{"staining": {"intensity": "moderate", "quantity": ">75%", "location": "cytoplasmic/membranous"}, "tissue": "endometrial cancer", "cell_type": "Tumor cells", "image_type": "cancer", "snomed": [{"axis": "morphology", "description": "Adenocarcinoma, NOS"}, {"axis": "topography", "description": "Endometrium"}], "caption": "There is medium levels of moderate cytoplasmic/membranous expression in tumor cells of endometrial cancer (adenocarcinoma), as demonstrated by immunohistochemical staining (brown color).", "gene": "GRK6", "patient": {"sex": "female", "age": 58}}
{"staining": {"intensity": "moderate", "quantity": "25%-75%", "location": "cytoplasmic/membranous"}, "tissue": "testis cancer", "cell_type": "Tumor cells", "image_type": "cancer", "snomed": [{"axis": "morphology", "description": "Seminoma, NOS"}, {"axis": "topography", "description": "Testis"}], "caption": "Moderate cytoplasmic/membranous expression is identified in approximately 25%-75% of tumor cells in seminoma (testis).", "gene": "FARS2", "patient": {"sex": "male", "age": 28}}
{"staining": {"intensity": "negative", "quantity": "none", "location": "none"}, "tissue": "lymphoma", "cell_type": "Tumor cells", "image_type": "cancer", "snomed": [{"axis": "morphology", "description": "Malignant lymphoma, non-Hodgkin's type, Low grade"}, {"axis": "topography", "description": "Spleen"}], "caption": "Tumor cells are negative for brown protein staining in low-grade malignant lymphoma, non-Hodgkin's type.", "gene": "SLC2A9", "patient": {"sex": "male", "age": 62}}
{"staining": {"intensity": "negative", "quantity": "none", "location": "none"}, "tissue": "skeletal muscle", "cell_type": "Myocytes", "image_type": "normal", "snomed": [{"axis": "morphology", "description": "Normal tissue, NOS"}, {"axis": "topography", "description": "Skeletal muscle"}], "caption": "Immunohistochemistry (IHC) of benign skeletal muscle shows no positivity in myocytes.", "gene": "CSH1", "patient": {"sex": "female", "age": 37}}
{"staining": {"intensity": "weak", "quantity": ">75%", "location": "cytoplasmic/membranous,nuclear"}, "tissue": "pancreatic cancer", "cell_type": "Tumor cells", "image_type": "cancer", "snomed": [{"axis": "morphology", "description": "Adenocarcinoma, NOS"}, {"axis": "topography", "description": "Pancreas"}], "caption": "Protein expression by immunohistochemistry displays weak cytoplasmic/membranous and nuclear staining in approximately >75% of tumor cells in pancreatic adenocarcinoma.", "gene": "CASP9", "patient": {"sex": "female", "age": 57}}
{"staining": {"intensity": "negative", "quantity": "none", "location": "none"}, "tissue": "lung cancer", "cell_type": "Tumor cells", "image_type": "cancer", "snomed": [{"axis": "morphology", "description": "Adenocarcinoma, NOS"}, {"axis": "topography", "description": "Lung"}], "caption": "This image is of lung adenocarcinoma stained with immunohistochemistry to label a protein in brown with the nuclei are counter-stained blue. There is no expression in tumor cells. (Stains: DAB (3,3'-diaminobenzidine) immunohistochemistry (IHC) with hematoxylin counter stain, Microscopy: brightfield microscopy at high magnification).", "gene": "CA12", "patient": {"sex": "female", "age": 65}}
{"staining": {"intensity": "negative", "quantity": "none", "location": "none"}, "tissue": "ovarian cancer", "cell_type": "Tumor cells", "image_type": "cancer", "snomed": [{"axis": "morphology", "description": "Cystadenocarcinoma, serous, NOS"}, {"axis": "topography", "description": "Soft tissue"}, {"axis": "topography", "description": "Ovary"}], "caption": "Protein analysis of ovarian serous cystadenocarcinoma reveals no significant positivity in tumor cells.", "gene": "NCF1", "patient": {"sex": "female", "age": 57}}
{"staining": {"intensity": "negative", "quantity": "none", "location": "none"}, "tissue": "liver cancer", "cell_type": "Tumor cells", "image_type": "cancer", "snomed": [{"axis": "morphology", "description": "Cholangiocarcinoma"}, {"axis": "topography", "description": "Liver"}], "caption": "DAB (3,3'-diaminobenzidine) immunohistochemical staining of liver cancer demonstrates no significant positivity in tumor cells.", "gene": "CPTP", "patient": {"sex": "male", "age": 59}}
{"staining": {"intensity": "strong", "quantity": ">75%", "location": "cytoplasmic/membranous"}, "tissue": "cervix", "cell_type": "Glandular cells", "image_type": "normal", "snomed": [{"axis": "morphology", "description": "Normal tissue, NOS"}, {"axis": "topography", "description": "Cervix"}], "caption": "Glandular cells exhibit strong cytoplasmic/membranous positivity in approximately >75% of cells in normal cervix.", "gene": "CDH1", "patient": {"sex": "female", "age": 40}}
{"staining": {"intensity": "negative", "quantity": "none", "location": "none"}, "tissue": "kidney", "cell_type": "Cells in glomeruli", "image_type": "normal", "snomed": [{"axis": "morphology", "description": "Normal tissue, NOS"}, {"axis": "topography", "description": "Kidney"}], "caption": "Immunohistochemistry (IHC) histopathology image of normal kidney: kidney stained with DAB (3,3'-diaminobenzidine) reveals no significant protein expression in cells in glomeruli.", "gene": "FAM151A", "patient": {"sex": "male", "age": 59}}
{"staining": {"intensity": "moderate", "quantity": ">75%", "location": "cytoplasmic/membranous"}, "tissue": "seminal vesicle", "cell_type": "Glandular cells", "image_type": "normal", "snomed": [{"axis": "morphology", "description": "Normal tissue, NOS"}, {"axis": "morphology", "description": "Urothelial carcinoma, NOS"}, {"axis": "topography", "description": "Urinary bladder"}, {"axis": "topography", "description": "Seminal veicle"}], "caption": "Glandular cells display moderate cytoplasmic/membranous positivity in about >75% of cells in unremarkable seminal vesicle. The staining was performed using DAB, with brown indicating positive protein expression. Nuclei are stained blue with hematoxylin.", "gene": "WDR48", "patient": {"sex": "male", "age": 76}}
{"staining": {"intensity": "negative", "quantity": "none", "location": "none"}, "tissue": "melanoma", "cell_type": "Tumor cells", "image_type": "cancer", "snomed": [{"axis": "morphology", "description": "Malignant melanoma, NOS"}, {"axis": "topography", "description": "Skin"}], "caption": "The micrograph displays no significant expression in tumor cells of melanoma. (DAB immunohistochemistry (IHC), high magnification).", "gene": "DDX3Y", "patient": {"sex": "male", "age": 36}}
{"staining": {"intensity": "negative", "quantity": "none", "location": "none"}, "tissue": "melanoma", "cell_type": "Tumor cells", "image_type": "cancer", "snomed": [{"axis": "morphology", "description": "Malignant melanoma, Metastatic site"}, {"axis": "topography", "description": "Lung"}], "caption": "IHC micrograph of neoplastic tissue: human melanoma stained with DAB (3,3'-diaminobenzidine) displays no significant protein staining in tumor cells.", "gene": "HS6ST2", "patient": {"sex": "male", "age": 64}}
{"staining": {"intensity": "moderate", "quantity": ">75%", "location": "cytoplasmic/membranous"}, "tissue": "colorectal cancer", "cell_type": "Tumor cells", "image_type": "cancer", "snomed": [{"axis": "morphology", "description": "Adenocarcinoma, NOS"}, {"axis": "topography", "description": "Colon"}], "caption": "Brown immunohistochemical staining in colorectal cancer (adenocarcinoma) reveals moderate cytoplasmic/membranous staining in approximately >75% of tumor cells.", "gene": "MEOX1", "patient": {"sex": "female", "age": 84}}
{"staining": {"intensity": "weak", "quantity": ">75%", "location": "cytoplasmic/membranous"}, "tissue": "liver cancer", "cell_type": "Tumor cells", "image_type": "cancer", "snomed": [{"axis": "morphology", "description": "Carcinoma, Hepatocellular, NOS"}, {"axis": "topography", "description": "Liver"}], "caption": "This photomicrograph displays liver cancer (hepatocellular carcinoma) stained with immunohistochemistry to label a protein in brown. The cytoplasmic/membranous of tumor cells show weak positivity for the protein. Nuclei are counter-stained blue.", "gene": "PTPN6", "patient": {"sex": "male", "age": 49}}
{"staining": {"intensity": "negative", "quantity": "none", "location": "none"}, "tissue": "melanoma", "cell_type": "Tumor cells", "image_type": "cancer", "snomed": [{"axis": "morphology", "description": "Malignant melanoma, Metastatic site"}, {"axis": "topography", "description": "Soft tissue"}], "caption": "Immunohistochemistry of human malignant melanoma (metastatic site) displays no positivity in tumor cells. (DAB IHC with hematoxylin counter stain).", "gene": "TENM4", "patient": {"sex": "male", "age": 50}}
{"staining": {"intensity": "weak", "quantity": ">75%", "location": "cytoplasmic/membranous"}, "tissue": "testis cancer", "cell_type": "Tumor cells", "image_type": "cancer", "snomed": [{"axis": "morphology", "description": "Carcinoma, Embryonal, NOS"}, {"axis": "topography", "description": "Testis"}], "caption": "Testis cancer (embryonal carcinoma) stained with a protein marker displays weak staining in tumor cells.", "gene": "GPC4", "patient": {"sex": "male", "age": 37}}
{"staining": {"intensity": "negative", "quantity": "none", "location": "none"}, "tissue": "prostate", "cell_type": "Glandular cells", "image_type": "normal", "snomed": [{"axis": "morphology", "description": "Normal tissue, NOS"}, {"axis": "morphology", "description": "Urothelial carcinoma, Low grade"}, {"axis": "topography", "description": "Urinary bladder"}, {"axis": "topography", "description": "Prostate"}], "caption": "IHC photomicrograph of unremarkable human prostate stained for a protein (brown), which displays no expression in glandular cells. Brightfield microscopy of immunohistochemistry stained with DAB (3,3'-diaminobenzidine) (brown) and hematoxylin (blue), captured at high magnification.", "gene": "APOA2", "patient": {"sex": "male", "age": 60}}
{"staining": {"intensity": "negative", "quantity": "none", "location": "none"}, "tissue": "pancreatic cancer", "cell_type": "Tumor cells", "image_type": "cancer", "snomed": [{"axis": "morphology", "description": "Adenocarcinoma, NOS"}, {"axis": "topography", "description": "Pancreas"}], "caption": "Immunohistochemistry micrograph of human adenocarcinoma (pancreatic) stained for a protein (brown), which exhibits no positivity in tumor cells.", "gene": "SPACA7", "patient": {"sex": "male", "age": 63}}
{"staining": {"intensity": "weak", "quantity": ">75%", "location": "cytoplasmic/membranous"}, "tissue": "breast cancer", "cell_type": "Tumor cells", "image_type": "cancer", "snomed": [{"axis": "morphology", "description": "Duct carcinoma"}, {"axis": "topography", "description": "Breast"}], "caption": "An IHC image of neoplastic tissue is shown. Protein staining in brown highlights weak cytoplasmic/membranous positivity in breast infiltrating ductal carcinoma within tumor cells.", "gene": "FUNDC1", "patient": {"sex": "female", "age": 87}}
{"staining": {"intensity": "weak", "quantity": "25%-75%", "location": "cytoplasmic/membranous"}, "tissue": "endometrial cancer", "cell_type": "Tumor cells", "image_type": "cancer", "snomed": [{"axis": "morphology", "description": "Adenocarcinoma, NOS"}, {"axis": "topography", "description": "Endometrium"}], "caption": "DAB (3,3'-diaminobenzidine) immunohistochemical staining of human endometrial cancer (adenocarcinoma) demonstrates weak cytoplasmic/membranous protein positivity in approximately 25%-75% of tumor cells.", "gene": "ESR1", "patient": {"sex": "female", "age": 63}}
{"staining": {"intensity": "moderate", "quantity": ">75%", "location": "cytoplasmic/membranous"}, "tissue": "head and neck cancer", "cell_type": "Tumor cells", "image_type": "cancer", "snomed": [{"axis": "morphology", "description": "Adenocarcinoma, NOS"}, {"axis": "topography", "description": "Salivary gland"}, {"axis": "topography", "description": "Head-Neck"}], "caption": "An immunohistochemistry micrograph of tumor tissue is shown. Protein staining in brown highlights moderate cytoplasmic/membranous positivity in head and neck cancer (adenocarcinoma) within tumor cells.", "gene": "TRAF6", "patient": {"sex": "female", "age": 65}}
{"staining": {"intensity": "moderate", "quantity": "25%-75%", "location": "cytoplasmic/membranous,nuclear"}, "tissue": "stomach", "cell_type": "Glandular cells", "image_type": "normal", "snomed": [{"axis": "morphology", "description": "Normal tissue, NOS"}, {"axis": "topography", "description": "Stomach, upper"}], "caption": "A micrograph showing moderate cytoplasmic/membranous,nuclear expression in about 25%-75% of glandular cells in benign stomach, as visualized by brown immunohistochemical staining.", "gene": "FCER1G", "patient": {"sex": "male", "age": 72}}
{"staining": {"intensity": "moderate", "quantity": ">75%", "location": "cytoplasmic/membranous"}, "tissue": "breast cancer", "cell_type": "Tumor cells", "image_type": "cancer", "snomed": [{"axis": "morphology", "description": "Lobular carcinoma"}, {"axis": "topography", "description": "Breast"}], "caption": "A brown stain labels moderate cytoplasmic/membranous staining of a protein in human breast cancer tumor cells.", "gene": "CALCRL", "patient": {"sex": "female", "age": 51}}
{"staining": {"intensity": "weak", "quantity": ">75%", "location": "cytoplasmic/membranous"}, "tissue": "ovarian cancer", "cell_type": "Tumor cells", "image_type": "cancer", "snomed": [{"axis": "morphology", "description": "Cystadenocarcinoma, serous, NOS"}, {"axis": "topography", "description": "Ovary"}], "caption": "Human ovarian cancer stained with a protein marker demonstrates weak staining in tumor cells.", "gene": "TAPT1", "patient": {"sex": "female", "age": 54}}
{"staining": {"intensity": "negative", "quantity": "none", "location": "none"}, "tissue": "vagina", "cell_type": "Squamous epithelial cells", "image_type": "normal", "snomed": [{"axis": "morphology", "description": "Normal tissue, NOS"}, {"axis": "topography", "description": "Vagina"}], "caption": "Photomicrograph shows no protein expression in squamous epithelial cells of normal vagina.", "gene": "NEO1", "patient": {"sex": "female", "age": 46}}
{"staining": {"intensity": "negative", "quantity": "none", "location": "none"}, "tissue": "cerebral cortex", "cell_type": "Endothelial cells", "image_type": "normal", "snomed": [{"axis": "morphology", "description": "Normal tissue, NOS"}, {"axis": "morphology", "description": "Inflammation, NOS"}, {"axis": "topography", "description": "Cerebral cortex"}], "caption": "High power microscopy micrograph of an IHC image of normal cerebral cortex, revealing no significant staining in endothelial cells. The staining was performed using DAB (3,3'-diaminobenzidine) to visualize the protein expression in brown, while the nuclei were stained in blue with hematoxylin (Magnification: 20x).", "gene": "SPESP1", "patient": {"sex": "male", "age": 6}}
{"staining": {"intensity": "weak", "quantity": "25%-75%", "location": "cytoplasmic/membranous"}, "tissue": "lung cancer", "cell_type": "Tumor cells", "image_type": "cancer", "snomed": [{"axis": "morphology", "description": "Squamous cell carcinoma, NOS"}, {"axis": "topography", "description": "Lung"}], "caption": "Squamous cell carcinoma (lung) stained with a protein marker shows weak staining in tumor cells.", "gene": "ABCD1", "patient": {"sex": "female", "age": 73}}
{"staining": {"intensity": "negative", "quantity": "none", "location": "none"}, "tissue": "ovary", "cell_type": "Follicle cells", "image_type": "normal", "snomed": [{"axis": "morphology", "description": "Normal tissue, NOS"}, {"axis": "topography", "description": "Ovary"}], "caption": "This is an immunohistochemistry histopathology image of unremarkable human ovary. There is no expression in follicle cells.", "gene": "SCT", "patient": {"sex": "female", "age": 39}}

============

_Exercise instructions:_
What you output must match the lines from the beginning of the material through the line with "cytoplasmic/membranous expression is" exactly, both ends included.

_Worked solution:_
{"staining": {"intensity": "moderate", "quantity": ">75%", "location": "cytoplasmic/membranous"}, "tissue": "endometrial cancer", "cell_type": "Tumor cells", "image_type": "cancer", "snomed": [{"axis": "morphology", "description": "Adenocarcinoma, NOS"}, {"axis": "topography", "description": "Endometrium"}], "caption": "There is medium levels of moderate cytoplasmic/membranous expression in tumor cells of endometrial cancer (adenocarcinoma), as demonstrated by immunohistochemical staining (brown color).", "gene": "GRK6", "patient": {"sex": "female", "age": 58}}
{"staining": {"intensity": "moderate", "quantity": "25%-75%", "location": "cytoplasmic/membranous"}, "tissue": "testis cancer", "cell_type": "Tumor cells", "image_type": "cancer", "snomed": [{"axis": "morphology", "description": "Seminoma, NOS"}, {"axis": "topography", "description": "Testis"}], "caption": "Moderate cytoplasmic/membranous expression is identified in approximately 25%-75% of tumor cells in seminoma (testis).", "gene": "FARS2", "patient": {"sex": "male", "age": 28}}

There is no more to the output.